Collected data
Start

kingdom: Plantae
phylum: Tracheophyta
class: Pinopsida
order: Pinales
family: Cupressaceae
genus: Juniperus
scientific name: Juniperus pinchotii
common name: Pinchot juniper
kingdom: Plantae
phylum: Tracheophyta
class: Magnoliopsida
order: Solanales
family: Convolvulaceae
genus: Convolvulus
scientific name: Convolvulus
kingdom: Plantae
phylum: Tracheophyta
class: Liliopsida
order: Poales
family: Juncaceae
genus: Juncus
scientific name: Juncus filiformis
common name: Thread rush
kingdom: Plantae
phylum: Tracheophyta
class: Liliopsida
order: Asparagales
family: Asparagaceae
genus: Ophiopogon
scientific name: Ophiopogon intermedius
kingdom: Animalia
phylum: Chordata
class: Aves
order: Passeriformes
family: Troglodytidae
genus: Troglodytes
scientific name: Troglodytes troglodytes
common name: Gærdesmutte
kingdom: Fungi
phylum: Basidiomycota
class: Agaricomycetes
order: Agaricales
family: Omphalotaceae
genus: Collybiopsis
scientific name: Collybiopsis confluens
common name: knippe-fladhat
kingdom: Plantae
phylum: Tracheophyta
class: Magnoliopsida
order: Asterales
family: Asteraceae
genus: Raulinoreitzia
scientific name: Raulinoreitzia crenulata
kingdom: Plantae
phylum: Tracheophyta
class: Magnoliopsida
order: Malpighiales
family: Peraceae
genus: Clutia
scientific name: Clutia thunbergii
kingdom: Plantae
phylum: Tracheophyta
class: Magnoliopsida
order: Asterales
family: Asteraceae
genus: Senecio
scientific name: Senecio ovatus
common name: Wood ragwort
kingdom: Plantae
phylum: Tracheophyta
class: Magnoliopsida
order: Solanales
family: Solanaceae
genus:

End

## Required task:
Write out the lines above again, replacing "common name" with "vernacular name" wherever it appears and changing nothing else.

## Worked solution:
kingdom: Plantae
phylum: Tracheophyta
class: Pinopsida
order: Pinales
family: Cupressaceae
genus: Juniperus
scientific name: Juniperus pinchotii
vernacular name: Pinchot juniper
kingdom: Plantae
phylum: Tracheophyta
class: Magnoliopsida
order: Solanales
family: Convolvulaceae
genus: Convolvulus
scientific name: Convolvulus
kingdom: Plantae
phylum: Tracheophyta
class: Liliopsida
order: Poales
family: Juncaceae
genus: Juncus
scientific name: Juncus filiformis
vernacular name: Thread rush
kingdom: Plantae
phylum: Tracheophyta
class: Liliopsida
order: Asparagales
family: Asparagaceae
genus: Ophiopogon
scientific name: Ophiopogon intermedius
kingdom: Animalia
phylum: Chordata
class: Aves
order: Passeriformes
family: Troglodytidae
genus: Troglodytes
scientific name: Troglodytes troglodytes
vernacular name: Gærdesmutte
kingdom: Fungi
phylum: Basidiomycota
class: Agaricomycetes
order: Agaricales
family: Omphalotaceae
genus: Collybiopsis
scientific name: Collybiopsis confluens
vernacular name: knippe-fladhat
kingdom: Plantae
phylum: Tracheophyta
class: Magnoliopsida
order: Asterales
family: Asteraceae
genus: Raulinoreitzia
scientific name: Raulinoreitzia crenulata
kingdom: Plantae
phylum: Tracheophyta
class: Magnoliopsida
order: Malpighiales
family: Peraceae
genus: Clutia
scientific name: Clutia thunbergii
kingdom: Plantae
phylum: Tracheophyta
class: Magnoliopsida
order: Asterales
family: Asteraceae
genus: Senecio
scientific name: Senecio ovatus
vernacular name: Wood ragwort
kingdom: Plantae
phylum: Tracheophyta
class: Magnoliopsida
order: Solanales
family: Solanaceae
genus:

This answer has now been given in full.